Since Paypal’s acquisition of Venmo in 2013, the peer-to-peer app has increasingly become a major source of revenue for the company. So far, the majority of Venmo’s growth has come from its popular transaction app, which processed $101 billion in payments in 2019. Now, PayPal is eyeing retailers as its next user segment.
During its latest earnings, parent company PayPal’s CEO Dan Schulman confirmed Venmo is expected to bring in $900 million in revenue next year, and become profitable by 2022. That’s nearly triple the $300 million sum it brought in in 2019. This expected bump will be due, in part, to the release of the new Venmo credit card, which is bundled with a rewards program aimed at hospitality and shopping. PayPal is also set for a business point-of-sale service rollout in the coming months.
PayPal has been slowly trying to gain a bigger retail foothold with the app, as evidenced by Venmo partnership with retailers like Foot Locker and delivery services like Grubhub and UberEats. Its plan is to continue adding partnerships — the latest being Lyft. Schulman also confirmed that the company is signing on ten major merchants — including Nike and Bed, Bath & Beyond — to process QR code payments. Venmo also plans to add 500,000 SMBs by the end of the year.
“The tailwinds are moving toward a mobile-oriented point of sale,” Schulman said, hinting at a five-to-seven-year plan to catch up with large players in this space, like Square. (Sqaure’s seller business alone brought in $965 million in quarterly revenue, according to its most recent earnings report.) To execute this, Venmo has “a number of plans underway,” he said, including consumer-facing QR codes and payment opportunities. The strategy is also in line with the U.S. market catching onto the use of digital payment apps. According to Statista, mobile POS sales are projected to hit nearly $2 billion in 2020. The category is set to grow by 19.2% by 2024, hitting $4.5 billion.
PayPal’s move comes at a time when consumers are more willing to embrace digital payment options, particularly due to coronavirus safety precautions. According to Sykes’ 2020 Retail Report Survey Data, 47% of all respondents said they’d be “more willing to shop in-store at retailers that commit to offering contactless” payment options.
Already, Venmo is trying to update its services to be friendlier to retailers. For example, it recently partnered with payments solution startup Citcon, which is helping create Venmo’s QR-based backend technology for merchants. This means merchants can scan a Venmo QR code during a transaction and have the payment go directly into its point-of-sale system. Citcon co-founder and CEO Chuck Huang told Modern Retail that with Venmo already being popular among many urban diners and shoppers, the next logical step would be to allow users to directly pay businesses via the app.
Huang said that while some merchants currently accept Venmo for “small transactions,” the consumer-facing platform isn’t yet suited for daily retail and hospitality transactions.

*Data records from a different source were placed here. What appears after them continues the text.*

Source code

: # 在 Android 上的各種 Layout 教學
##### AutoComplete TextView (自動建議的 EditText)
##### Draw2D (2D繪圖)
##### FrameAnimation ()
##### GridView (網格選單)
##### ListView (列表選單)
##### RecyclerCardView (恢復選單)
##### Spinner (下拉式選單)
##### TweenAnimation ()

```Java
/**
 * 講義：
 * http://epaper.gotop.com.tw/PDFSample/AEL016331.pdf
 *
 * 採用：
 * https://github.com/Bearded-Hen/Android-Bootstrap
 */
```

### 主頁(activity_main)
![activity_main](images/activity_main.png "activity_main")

For one, peer-to-peer payments don’t account for local taxes and fees, along with other receipt items like tipping. “The idea is to allow merchants’ backend infrastructure to support QR-based payments,” said Huang. He pointed to QR codes’ rising in popularity, as restaurants increasingly turn to them to digitize menus and other signage.

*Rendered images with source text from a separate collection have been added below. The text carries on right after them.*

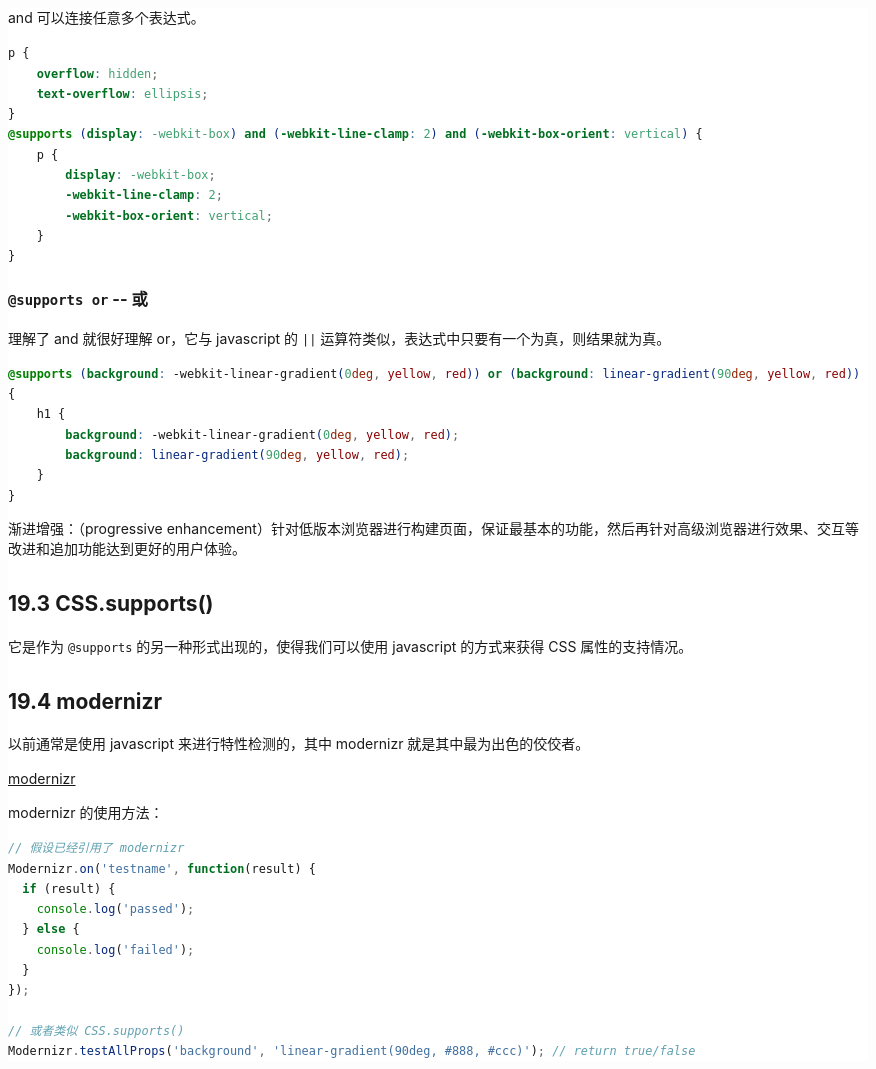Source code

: and 可以连接任意多个表达式。

```css
p {
    overflow: hidden;
    text-overflow: ellipsis;
}
@supports (display: -webkit-box) and (-webkit-line-clamp: 2) and (-webkit-box-orient: vertical) {
    p {
        display: -webkit-box;
        -webkit-line-clamp: 2;
        -webkit-box-orient: vertical;
    }
}
```

### `@supports or` -- 或

理解了 and 就很好理解 or，它与 javascript 的 `||` 运算符类似，表达式中只要有一个为真，则结果就为真。

```css
@supports (background: -webkit-linear-gradient(0deg, yellow, red)) or (background: linear-gradient(90deg, yellow, red)) {
    h1 {
        background: -webkit-linear-gradient(0deg, yellow, red);
        background: linear-gradient(90deg, yellow, red);
    }
}
```

渐进增强：（progressive enhancement）针对低版本浏览器进行构建页面，保证最基本的功能，然后再针对高级浏览器进行效果、交互等改进和追加功能达到更好的用户体验。

## 19.3 CSS.supports()

它是作为 `@supports` 的另一种形式出现的，使得我们可以使用 javascript 的方式来获得 CSS 属性的支持情况。

## 19.4 modernizr

以前通常是使用 javascript 来进行特性检测的，其中 modernizr 就是其中最为出色的佼佼者。

[modernizr](https://github.com/Modernizr/Modernizr)

modernizr 的使用方法：

```javascript
// 假设已经引用了 modernizr
Modernizr.on('testname', function(result) {
  if (result) {
    console.log('passed');
  } else {
    console.log('failed');
  }
});

// 或者类似 CSS.supports()
Modernizr.testAllProps('background', 'linear-gradient(90deg, #888, #ccc)'); // return true/false
```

Wooing retailers has been on Venmo’s to-do list for some time, and has only ramped up since the pandemic began. This past summer, PayPal announced a long term partnership with pharmacy chain CVS, currently in the process of rolling out. The deal allows CVS shoppers to make purchases via their PayPal or Venmo app at over 8,200 locations.
These recent moves showcase payments companies trying to get a stronger foothold in mobile retail transactions. Mike Rittler, head of retail card services at TD Bank, said one of the biggest draws for companies like PayPal offering contactless payments is the further elimination of high touch interactions.
What’s been holding things back, he said, has been the number of steps required for apps-based payments. “The more steps of the transaction you minimize on the customer’s part, the more likely they are to embrace the technology,” Rittler told Modern Retail, pointing to the recent mass use of digital wallets and elimination of cash back at some retailers.
“At the end of the day, it’s a transaction of convenience,” he said.